Day 5: Jumieges to Rouen (10th September)
Kms:40.5
Hr: 2.20 to Rouen then 3 hour walk through city.
As had completed a good ride around Jumieges valley yesterday, today we jumped across the river on a little (and free) ferry down off the Route des Fruits at Le Mesnil then ducked south through the steep uphill and awesome downhills of Foret de Mauny before hitting another cure of the Seine. The only other cyclists we saw were struggling up the side we were drifting down and there were barely any cars in sight. Our original plan was to reach Rouen from the South but the road from our late breakfast stop Grand Gouronne was pretty industrial with more than a fair share of trucks and lorries so we river hopped again (small but free ferry again) and tackled the slightly quieter northern route into the city. We followed our noses to the central tourist information bureau, who ensured we had a hotel (cheap, central and with bike storage) within the blink of an eye. Spent the afternoon wandering around the cathedrals and an awesome evening meal in a little Bistro not far from Joan of Arc square.
Day 6: Rouen – Forges Les Eaux (11th September)
Kms: 63.9 (plus 30 mins unloaded around town)
Hours: 4
We found it hard finding our way out of Rouen - we had a few false starts and motorway entrances before, as a compromise we took a hill towards the airport, a bit South West of where we are headed and possibly adding another 12 – 13 kms to the trip. We pretty much lost the early start from our hotel by this point but a breakfast at about 10 was well deserved. Second half of the day is on quiet roads and its nice riding.

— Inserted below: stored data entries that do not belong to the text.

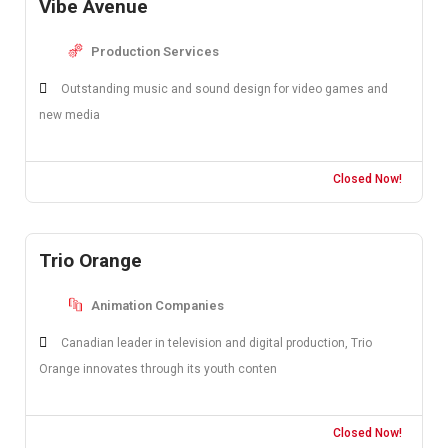
Vibe Avenue
Production Services
Outstanding music and sound design for video games and
new media
Closed Now!
Trio Orange
Animation Companies
Canadian leader in television and digital production, Trio
Orange innovates through its youth conten
Closed Now!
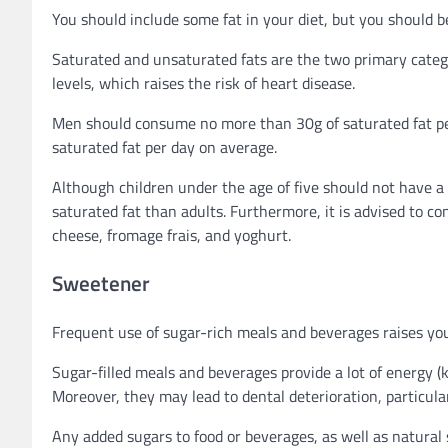
You should include some fat in your diet, but you should 
Saturated and unsaturated fats are the two primary catego
levels, which raises the risk of heart disease.
Men should consume no more than 30g of saturated fat 
saturated fat per day on average.
Although children under the age of five should not have a
saturated fat than adults. Furthermore, it is advised to co
cheese, fromage frais, and yoghurt.
Sweetener
Frequent use of sugar-rich meals and beverages raises your
Sugar-filled meals and beverages provide a lot of energy (ki
Moreover, they may lead to dental deterioration, particul
Any added sugars to food or beverages, as well as natural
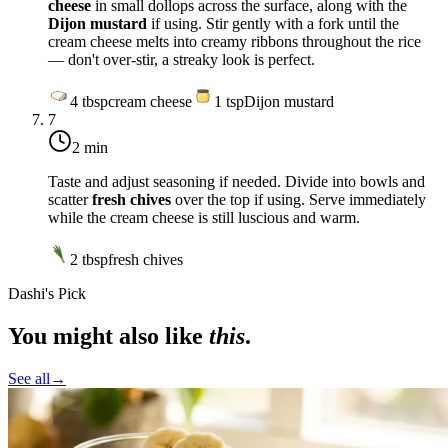
cheese
in small dollops across the surface, along with the
Dijon mustard
if using. Stir gently with a fork until the
cream cheese melts into creamy ribbons throughout the rice
— don't over-stir, a streaky look is perfect.
4
tbsp
cream cheese
1
tsp
Dijon mustard
7
2 min
Taste and adjust seasoning if needed. Divide into bowls and
scatter
fresh chives
over the top if using. Serve immediately
while the cream cheese is still luscious and warm.
2
tbsp
fresh chives
Dashi's Pick
You might also like
this
.
See all
→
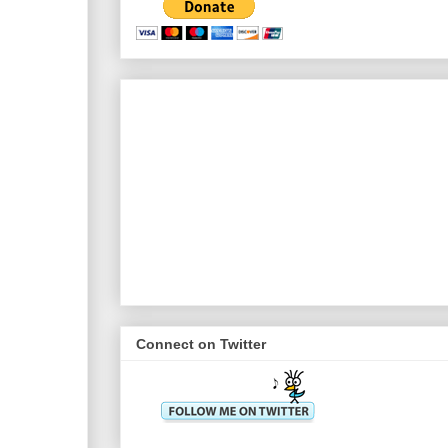
Connect on Twitter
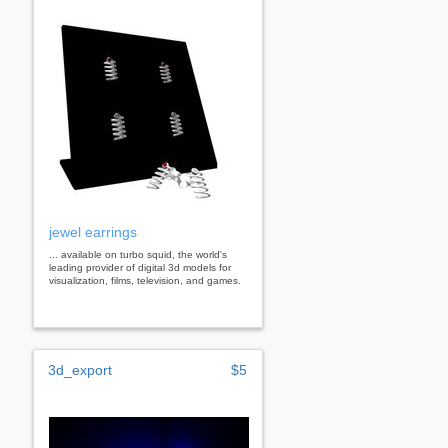
jewel earrings
... available on turbo squid, the world's
leading provider of digital 3d models for
visualization, films, television, and games.
3d_export
$5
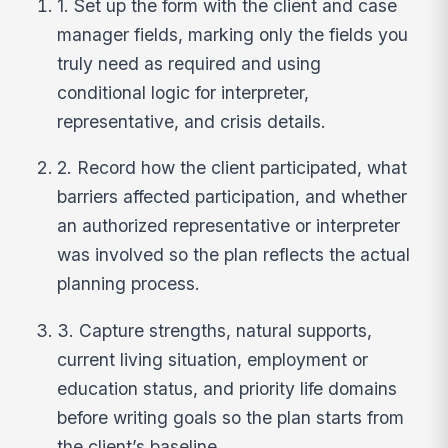
1. Set up the form with the client and case
manager fields, marking only the fields you
truly need as required and using
conditional logic for interpreter,
representative, and crisis details.
2. Record how the client participated, what
barriers affected participation, and whether
an authorized representative or interpreter
was involved so the plan reflects the actual
planning process.
3. Capture strengths, natural supports,
current living situation, employment or
education status, and priority life domains
before writing goals so the plan starts from
the client’s baseline.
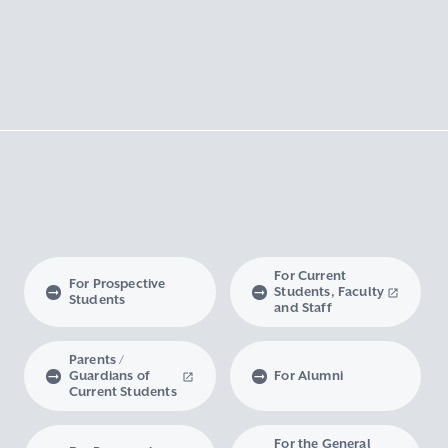
For Current
For Prospective
Students, Faculty
Students
and Staff
Parents /
Guardians of
For Alumni
Current Students
For the General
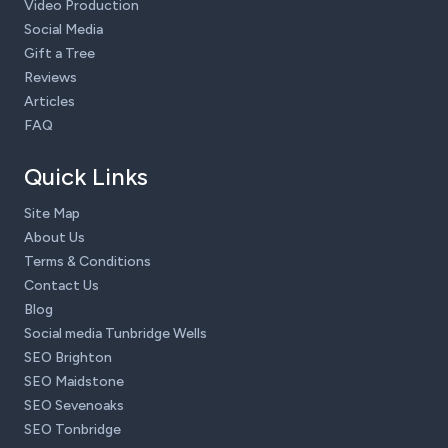
Video Production
Social Media
Gift a Tree
Reviews
Articles
FAQ
Quick Links
Site Map
About Us
Terms & Conditions
Contact Us
Blog
Social media Tunbridge Wells
SEO Brighton
SEO Maidstone
SEO Sevenoaks
SEO Tonbridge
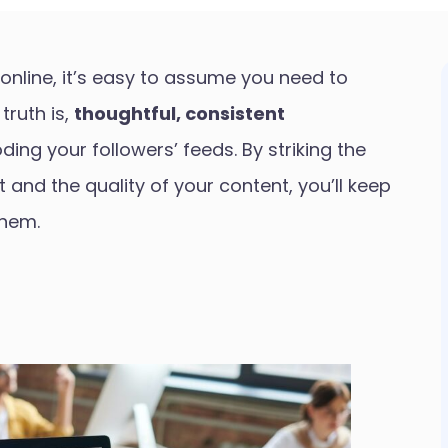
online, it’s easy to assume you need to
truth is,
thoughtful, consistent
ing your followers’ feeds. By striking the
and the quality of your content, you’ll keep
them.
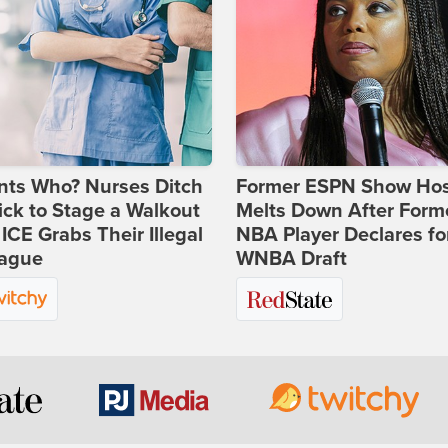
nts Who? Nurses Ditch
Former ESPN Show Ho
ick to Stage a Walkout
Melts Down After Form
 ICE Grabs Their Illegal
NBA Player Declares fo
eague
WNBA Draft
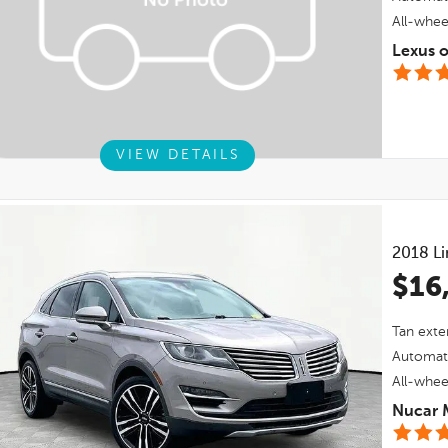
All-whee
Lexus 
VIEW DETAILS
2018
L
$16
Tan
exter
Automat
All-whee
Nucar 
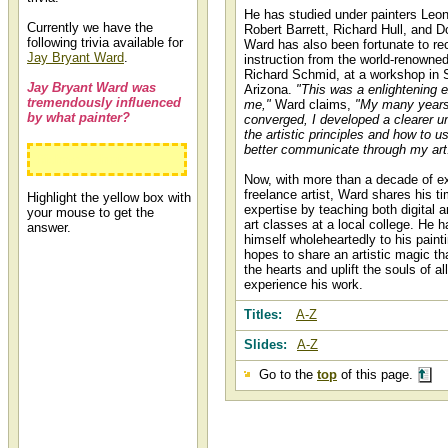
He has studied under painters Leo
Currently we have the
Robert Barrett, Richard Hull, and D
following trivia available for
Ward has also been fortunate to re
Jay Bryant Ward
.
instruction from the world-renowned
Richard Schmid, at a workshop in 
Jay Bryant Ward was
Arizona.
"This was a enlightening e
tremendously influenced
me,"
Ward claims,
"My many years
by what painter?
converged, I developed a clearer u
the artistic principles and how to u
better communicate through my art
Richard Schmid
Now, with more than a decade of e
freelance artist, Ward shares his t
Highlight the yellow box with
expertise by teaching both digital a
your mouse to get the
art classes at a local college. He 
answer.
himself wholeheartedly to his paint
hopes to share an artistic magic th
the hearts and uplift the souls of al
experience his work.
Titles:
A-Z
Slides:
A-Z
Go to the
top
of this page.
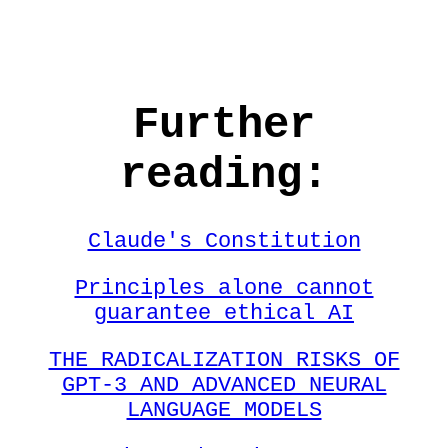
Further
reading:
Claude's Constitution
Principles alone cannot
guarantee ethical AI
THE RADICALIZATION RISKS OF
GPT-3 AND ADVANCED NEURAL
LANGUAGE MODELS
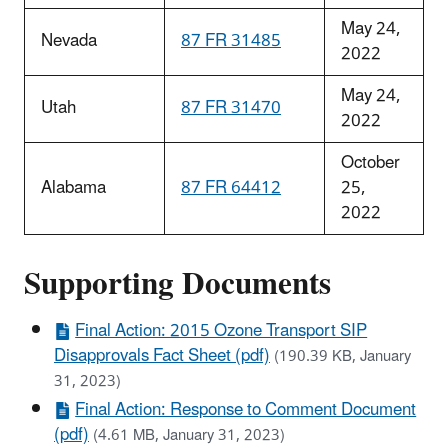
May 24,
Nevada
87 FR 31485
2022
May 24,
Utah
87 FR 31470
2022
October
Alabama
87 FR 64412
25,
2022
Supporting Documents
Final Action: 2015 Ozone Transport SIP
Disapprovals Fact Sheet (pdf)
(190.39 KB, January
31, 2023)
Final Action: Response to Comment Document
(pdf)
(4.61 MB, January 31, 2023)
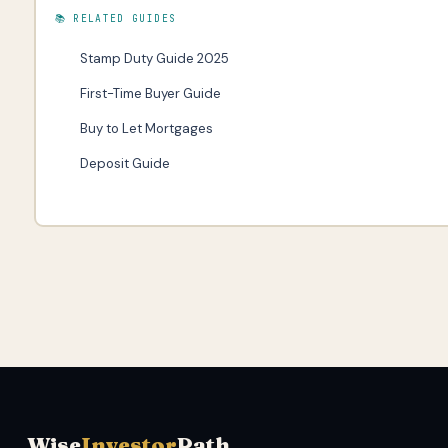
📚 RELATED GUIDES
Stamp Duty Guide 2025
First-Time Buyer Guide
Buy to Let Mortgages
Deposit Guide
Wise
Investor
Path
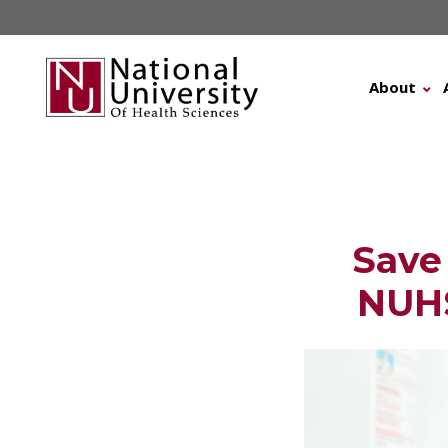
Skip
to
content
About
Save
NUHS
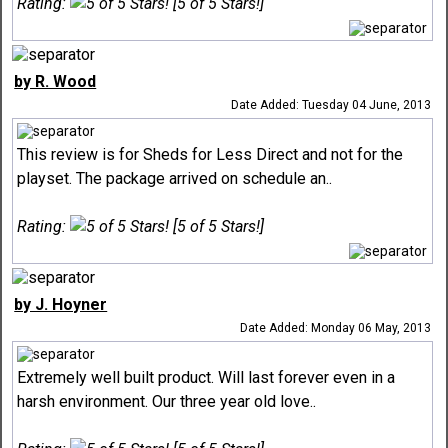
Rating:
[5 of 5 Stars!]
by R. Wood
Date Added: Tuesday 04 June, 2013
This review is for Sheds for Less Direct and not for the
playset. The package arrived on schedule an..
Rating:
[5 of 5 Stars!]
by J. Hoyner
Date Added: Monday 06 May, 2013
Extremely well built product. Will last forever even in a
harsh environment. Our three year old love..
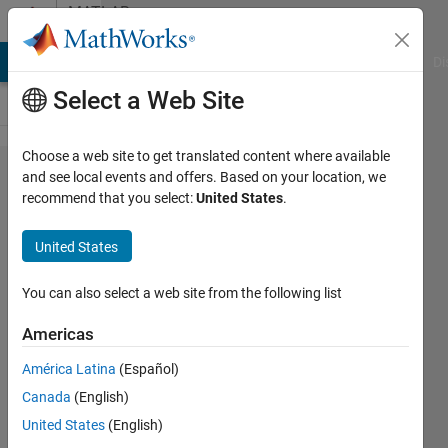
Skip to content
MATLAB
Answers
MATLAB Answers
File Exchange
Cody
AI Chat Playground
Di
Select a Web Site
Choose a web site to get translated content where available
Match
and see local events and offers. Based on your location, we
recommend that you select:
United States
.
strings
from 2
United States
tables
You can also select a web site from the following list
SChow
Americas
18 Feb
2020
América Latina
(Español)
1 Answer
Canada
(English)
Answer
United States
(English)
Accepted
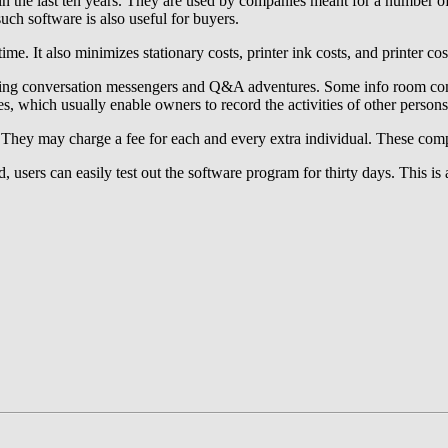
 in the last ten years. They are used by companies meant for a number o
uch software is also useful for buyers.
ime. It also minimizes stationary costs, printer ink costs, and printer co
ding conversation messengers and Q&A adventures. Some info room compa
es, which usually enable owners to record the activities of other perso
 They may charge a fee for each and every extra individual. These comp
od, users can easily test out the software program for thirty days. This 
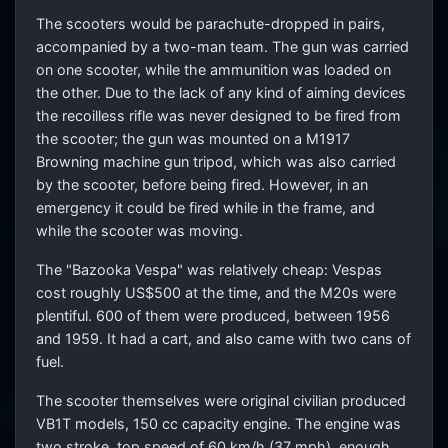
The scooters would be parachute-dropped in pairs,
accompanied by a two-man team. The gun was carried
on one scooter, while the ammunition was loaded on
the other. Due to the lack of any kind of aiming devices
the recoilless rifle was never designed to be fired from
the scooter; the gun was mounted on a M1917
Browning machine gun tripod, which was also carried
by the scooter, before being fired. However, in an
emergency it could be fired while in the frame, and
while the scooter was moving.
The "Bazooka Vespa" was relatively cheap: Vespas
cost roughly US$500 at the time, and the M20s were
plentiful. 600 of them were produced, between 1956
and 1959. It had a cart, and also came with two cans of
fuel.
The scooter themselves were original civilian produced
VB1T models, 150 cc capacity engine. The engine was
two stroke, top speed of 60 km/h (37 mph), enough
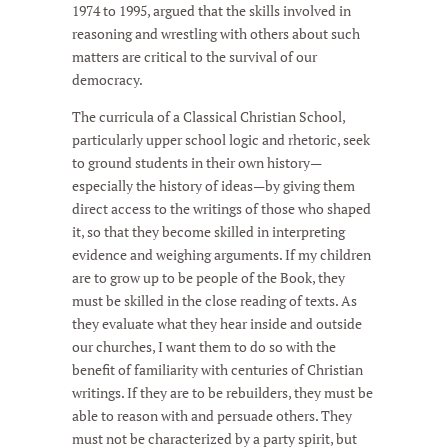
1974 to 1995, argued that the skills involved in
reasoning and wrestling with others about such
matters are critical to the survival of our
democracy.
The curricula of a Classical Christian School,
particularly upper school logic and rhetoric, seek
to ground students in their own history—
especially the history of ideas—by giving them
direct access to the writings of those who shaped
it, so that they become skilled in interpreting
evidence and weighing arguments. If my children
are to grow up to be people of the Book, they
must be skilled in the close reading of texts. As
they evaluate what they hear inside and outside
our churches, I want them to do so with the
benefit of familiarity with centuries of Christian
writings. If they are to be rebuilders, they must be
able to reason with and persuade others. They
must not be characterized by a party spirit, but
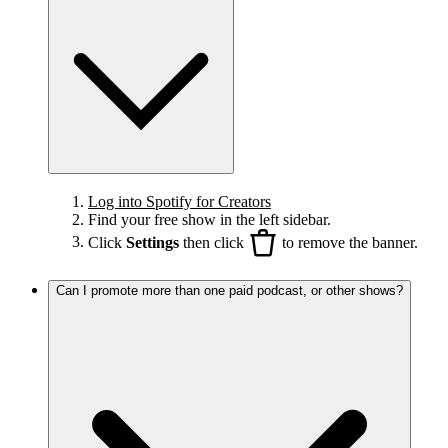
Log into Spotify for Creators
Find your free show in the left sidebar.
Click
Settings
then click
to remove the banner.
Can I promote more than one paid podcast, or other shows?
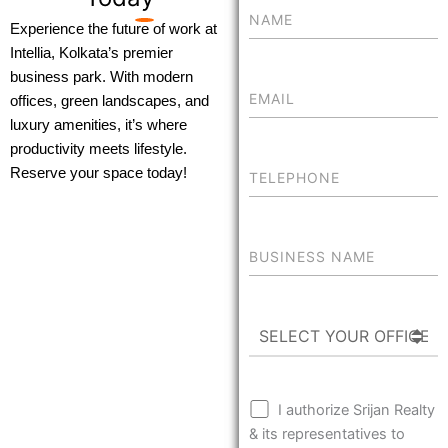
Experience the future of work at
Intellia, Kolkata’s premier
business park. With modern
offices, green landscapes, and
luxury amenities, it’s where
productivity meets lifestyle.
Reserve your space today!
I authorize Srijan Realty
& its representatives to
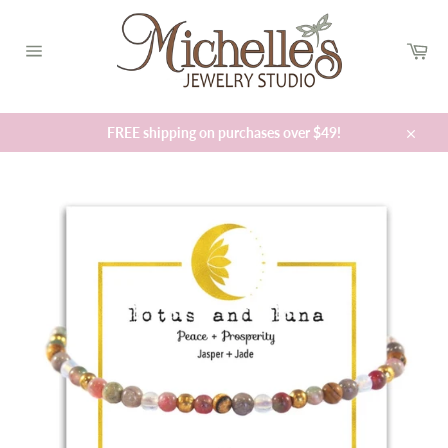
Skip
to
Car
content
Site
navigation
FREE shipping on purchases over $49!
Close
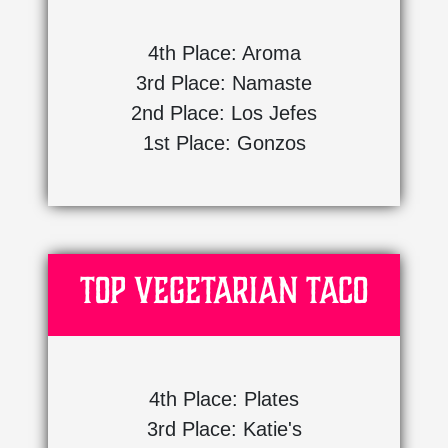
4th Place: Aroma
3rd Place: Namaste
2nd Place: Los Jefes
1st Place: Gonzos
Top Vegetarian Taco
4th Place: Plates
3rd Place: Katie's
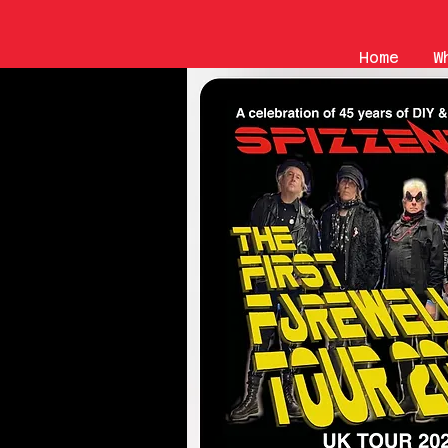
Home
W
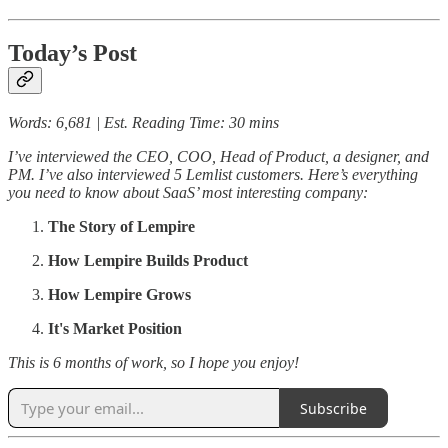
Today’s Post
Words: 6,681 | Est. Reading Time: 30 mins
I’ve interviewed the CEO, COO, Head of Product, a designer, and
PM. I’ve also interviewed 5 Lemlist customers. Here’s everything
you need to know about SaaS’ most interesting company:
The Story of Lempire
How Lempire Builds Product
How Lempire Grows
It's Market Position
This is 6 months of work, so I hope you enjoy!
Subscribe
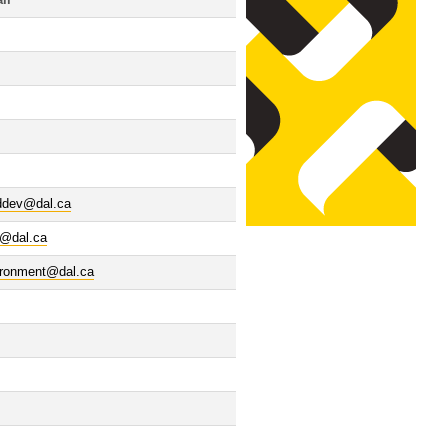
il
lddev@dal.ca
i@dal.ca
ironment@dal.ca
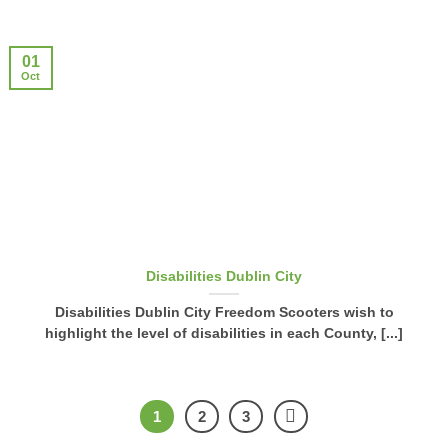
01
Oct
Disabilities Dublin City
Disabilities Dublin City Freedom Scooters wish to
highlight the level of disabilities in each County, [...]
1
2
3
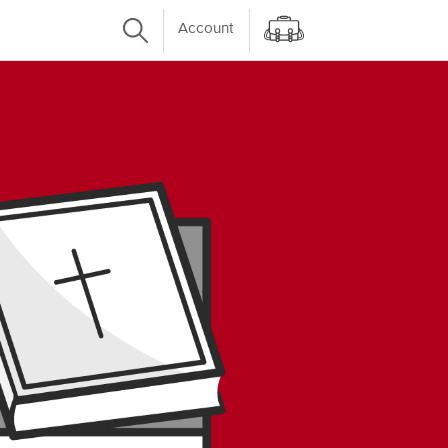
Account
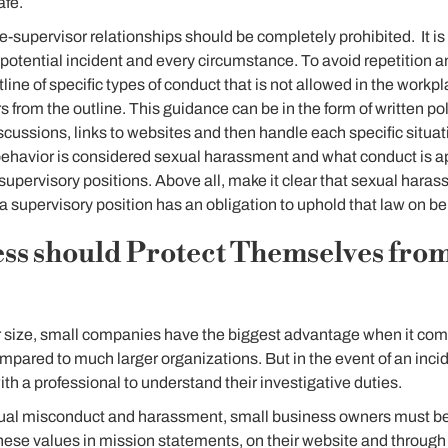
afe.
supervisor relationships should be completely prohibited. It is dif
otential incident and every circumstance. To avoid repetition an
line of specific types of conduct that is not allowed in the work
rs from the outline. This guidance can be in the form of written pol
cussions, links to websites and then handle each specific situati
ehavior is considered sexual harassment and what conduct is ap
supervisory positions. Above all, make it clear that sexual haras
a supervisory position has an obligation to uphold that law on be
ss should Protect Themselves from
r size, small companies have the biggest advantage when it come
pared to much larger organizations. But in the event of an inci
th a professional to understand their investigative duties.
exual misconduct and harassment, small business owners must be 
ese values in mission statements, on their website and through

The hot pools are not open at Forges Les Eaux and the small town seems pretty dead, dominated by a large casino / hotel complex. The campsite is nice enough despite some persistent rain and this is pretty empty as well. Cheapest campsite to date at only 7 Euros probably due to the lack of nearby attractions or maybe we've hit the off season. I participate in some French based conversations which I don't understand.
Day 7: Forges Les Eaux – Dieppe (12th September 2008)
Kms: 55 (Approx – bike computer was playing up)
Hours on bike 3:45 approx
A slow and easy day following the Avenue Verte back to Dieppe. Translated as 'Green Road' the Avenue Verte is a car free trail running a pretty smooth line down an old railway track with possibly the best tarmac to date and good signposting but not a lot of excitement along the way. Scenery wasn't as spectacular as views from hard earned hill tops anyway. It was easy to pick up at Forges Les Eaux though a bit of a gray and drizzly day for the ride as there is not much to see on the route and it was a bit cold and damp to leave it for long. The biggest surprise of the day was that the cycleway spat us out about 8km from Dieppe and basically onto a busy byway.
The kite festival was on in Dieppe so we easily entertained ourselves for the afternoon watching people play on the fields by the sea, then had a late pizza dinner. Our ferry was scheduled to depart at 6am so we sat on the wharf playing cards and watching people walk their dogs into the early hours. At 4am we cycled the last km to the ferry terminal to check in only to find sleeping bodies lying in the corners of the open ferry terminal which we had decided would probably be shut but hadn't of course checked. The sleeping bags were just stirring when we found out that our ferry would be delayed a few hours. Finally on the boat at about 7am we slept very soundly indeed!.